— Task details —
Count the lines in the rows below that contain the string "Ажурная". How many are there? Reply with the number alone.

──────── Input records ────────

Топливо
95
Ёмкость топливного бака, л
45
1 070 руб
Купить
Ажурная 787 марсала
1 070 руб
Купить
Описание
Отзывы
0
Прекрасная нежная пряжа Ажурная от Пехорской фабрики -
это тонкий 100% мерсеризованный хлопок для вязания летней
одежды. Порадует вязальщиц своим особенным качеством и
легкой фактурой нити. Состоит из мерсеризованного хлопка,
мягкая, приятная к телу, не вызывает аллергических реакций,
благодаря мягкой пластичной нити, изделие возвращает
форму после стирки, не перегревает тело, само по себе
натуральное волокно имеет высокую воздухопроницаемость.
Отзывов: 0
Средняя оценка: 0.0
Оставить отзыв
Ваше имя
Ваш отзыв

────────
──────── Input records ────────

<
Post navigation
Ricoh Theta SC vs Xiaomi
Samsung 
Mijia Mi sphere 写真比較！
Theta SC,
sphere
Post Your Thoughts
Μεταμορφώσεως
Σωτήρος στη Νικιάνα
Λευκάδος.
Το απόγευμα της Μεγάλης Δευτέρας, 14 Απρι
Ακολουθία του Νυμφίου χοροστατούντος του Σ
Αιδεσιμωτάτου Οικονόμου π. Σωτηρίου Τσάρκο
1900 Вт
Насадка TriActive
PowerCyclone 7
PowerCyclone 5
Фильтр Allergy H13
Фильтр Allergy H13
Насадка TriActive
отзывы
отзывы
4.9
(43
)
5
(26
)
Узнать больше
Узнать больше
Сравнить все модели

────────
──────── Input records ────────

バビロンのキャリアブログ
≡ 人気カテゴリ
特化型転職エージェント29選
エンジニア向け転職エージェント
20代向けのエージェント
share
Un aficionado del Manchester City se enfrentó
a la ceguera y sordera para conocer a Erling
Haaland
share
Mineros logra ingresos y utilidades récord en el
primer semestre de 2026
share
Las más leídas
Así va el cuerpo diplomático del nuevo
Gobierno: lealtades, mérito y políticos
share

────────

— Output of the exercise —
2